The fish on the yellowed paper has a wing-shaped pectoral fin and three pointed spines under the mouth. Trigla hirundo is written next to it in serif script. The dorsal and ventral fins are reproduced in the finest engraving and carefully colored, so that even after two centuries they still shimmer yellowish-orange. Someone has noted in pencil: "Knurrhahn, 60 centimeters".

This drawing is part of the "Allgemeine Naturgeschichte der Fische" (General Natural History of Fishes) by the physician and naturalist Marcus Elieser Bloch from the end of the 18th century – one of the many treasures in the Zoological Library of the Museum für Naturkunde Berlin. "In our cabinets are many such original works that are extremely valuable to science," says Franziska Schuster, flipping ahead to a spherical, golden fish with long spines on its dorsal fin, the Peter's fish, Zeus faber. "It's another beauty."

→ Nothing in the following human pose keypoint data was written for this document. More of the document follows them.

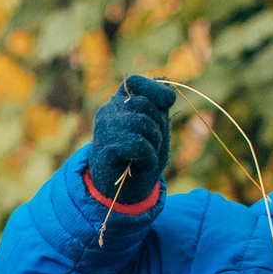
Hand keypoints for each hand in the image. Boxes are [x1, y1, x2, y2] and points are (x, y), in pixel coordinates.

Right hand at [88, 74, 176, 203]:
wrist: (124, 191)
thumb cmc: (141, 156)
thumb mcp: (155, 127)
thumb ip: (159, 106)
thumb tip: (165, 83)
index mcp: (120, 102)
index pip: (135, 82)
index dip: (155, 89)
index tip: (167, 102)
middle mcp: (109, 111)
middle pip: (145, 105)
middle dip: (158, 126)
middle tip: (153, 144)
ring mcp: (104, 129)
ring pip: (143, 123)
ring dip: (155, 142)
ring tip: (147, 154)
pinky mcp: (105, 150)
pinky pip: (138, 145)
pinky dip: (148, 157)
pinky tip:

Abbildung des Trigla hirundo

Schuster is a Collection Transformation Manager at the Museum für Naturkunde Berlin and co-director of the "Transformation" project, which has the task of repositioning the museum's collection for the future, designing a concrete plan for how it can be preserved in a contemporary and secure way and made digitally accessible to everyone. Schuster's specialty is "flatware," as it's called in museum parlance, meaning more or less "two-dimensional" objects: historical collection catalogs, inventory books, expedition reports, diaries, letters, glass negatives, but also animal voice recordings. "We have formulated a desired state for the collection and are now creating the necessary infrastructure," says Schuster, with a mixture of practicality and enthusiasm that it takes to tackle big challenges like this. "For each type of object, we're looking for the most efficient method." For the beauties in Bloch's Natural History of Fish, that means digitizing them with a new high-end scanner without damaging the brittle pages.

You could call Franziska Schuster a treasure seeker, although she doesn't lift the treasures of the Museum für Naturkunde Berlin herself, but makes sure that others can dig through the depths of the collection as comfortably as possible. "You never have to look far to bring something great to light," she says. She herself is most excited by the inconspicuous things, a pretty seal on a letter, for example, or a handwritten note in the margin that speaks to her from another time. "I'm sure a researcher is looking for very different treasures."

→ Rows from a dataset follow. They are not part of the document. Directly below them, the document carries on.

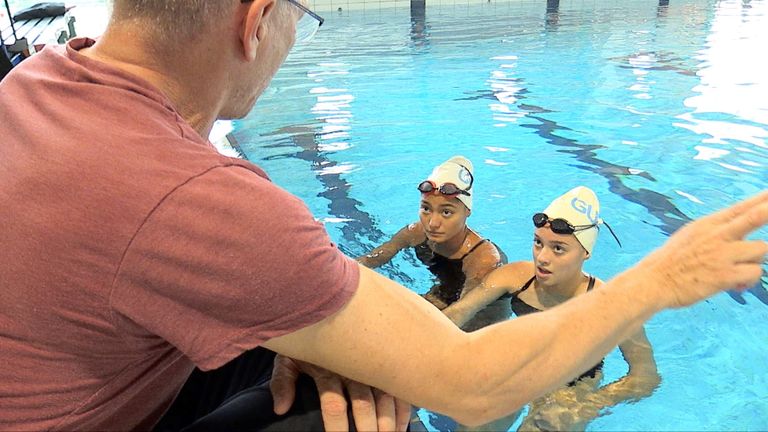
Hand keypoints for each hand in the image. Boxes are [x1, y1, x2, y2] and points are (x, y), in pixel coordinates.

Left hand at [270, 354, 410, 430]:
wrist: (327, 308)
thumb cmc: (307, 341)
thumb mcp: (289, 357)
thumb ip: (283, 382)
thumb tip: (280, 408)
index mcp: (328, 369)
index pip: (334, 405)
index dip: (337, 428)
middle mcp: (353, 368)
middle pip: (364, 404)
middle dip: (368, 428)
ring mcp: (371, 365)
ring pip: (385, 396)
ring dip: (388, 421)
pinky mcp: (385, 363)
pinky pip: (398, 387)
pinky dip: (402, 408)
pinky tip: (401, 427)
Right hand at [634, 190, 767, 308]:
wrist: (653, 281)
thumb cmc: (671, 261)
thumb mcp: (690, 236)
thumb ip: (715, 232)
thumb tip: (737, 232)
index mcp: (708, 224)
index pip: (741, 208)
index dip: (762, 199)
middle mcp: (716, 235)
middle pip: (755, 217)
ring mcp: (721, 255)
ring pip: (761, 250)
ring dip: (755, 260)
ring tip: (739, 271)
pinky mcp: (724, 275)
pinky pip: (754, 273)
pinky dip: (748, 280)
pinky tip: (736, 286)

For example, for the tissue sections of macaque embryos, red-stained specimens on glass plates, made for microscopy just over 100 years ago. The embryological collection alone contains 300,000 such microscopic specimens, and there are 600,000 in the museum as a whole, organic and inorganic, mounted on a wide variety of slides: small, large, thick, thin, sawn by hand, made of glass, cardboard, wood, aluminum, plastic – an almost inexhaustible pool for scientific dives. Schuster and her team are developing semi-automated methods to digitize this treasure as well. "The aim is to produce images of all the specimens that are as precise as if you were looking at them through a microscope," she says. This will allow scientists to answer their questions without having to put the historical slides under a microscope themselves.

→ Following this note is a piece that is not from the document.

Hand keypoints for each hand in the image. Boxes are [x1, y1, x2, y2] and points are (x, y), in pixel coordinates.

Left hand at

Highend-Scanner für schonende Digitalisierung alter Werke

Schuster came to the Museum für Naturkunde Berlin in 2020. As a media scientist, she had previously worked with "flatware" film, digitizing old GDR animated films for the DEFA Foundation to make them accessible to as many people as possible. She delved into the technical tricks of scanning technology, film restoration and color correction to make the digital copy look as authentic as possible. "And yet, in the end, you always just have a representation of the original on a different medium," she says. "It's questions like these that make the subject of digitization so exciting for me."

At the Museum für Naturkunde Berlin, many things came together for her: The opportunity to help shape one of the most extensive digitization projects in German museums, and in an environment that sees this process as core to its future viability. "For me, it was really great to come to an institution where my ideas fall on fertile ground," says Schuster. Here, she is a technician, consultant and playmaker all at once.

Her "flatware" also includes the labels that hang from every single bee and dinosaur bone in the collection. Often, they are just tiny slips of paper with handwritten notes about where they were found, species names or dates. Many objects have received more than one label over time – their number grew with the state of research, species names were reinterpreted, additional information was recorded.

Schuster shows a fossil, fossilized shells of seashells. A beautiful piece no doubt, but what is it? "There are nine labels that have survived for this fossil, all of which contain important information," Schuster says. For example, that they are 175- to 200-million-year-old shells collected by Alexander von Humboldt on his second expedition to America in Peru, that they were described as Pectus alatus in 1839 and later assigned to the genus Weyla.

The label with Humboldt's original handwriting has also been preserved. "Without notes like that, you'd have to reidentify every object, and a lot of things could never be recovered," Schuster says. "That's why our labels are so insanely valuable." Until now, they've been laboriously typed up to make them searchable in databases – a never-ending task. Now Schuster and her team want to train algorithms to automatically index millions of labels. To do this, they are working with companies that use artificial intelligence, for example, to decipher ancient handwriting. "We can use these techniques for other documents, such as inventory books," Schuster says. However, many of the old papers in the libraries and archives of the Museum für Naturkunde Berlin first need conservation treatment so they don't disintegrate when scanned. That, too, is part of Schuster's task of saving fragile originals for posterity.

Etikett mit Humboldt Originalhandschrift

The ten labels on Weyla alata will soon be joined by another label, with an identification number and a QR code. "Anyone who scans this code will be able to call up all the information about the object with one click," says Schuster. Such as being able to trace the finding site on a map or track down other objects associated with the fossil - right down to correspondence among researchers or an expedition report in which it may once have been mentioned. "Digital indexing creates cross-links that add value for researchers and other user groups," says Schuster.

For her, collection development means above all a great responsibility. "In many cases, after all, these are living creatures that once died for research" she says. "So I see it as my duty to preserve them, as best as I can, for future generations and make them available to society instead of locking them away in cabinets."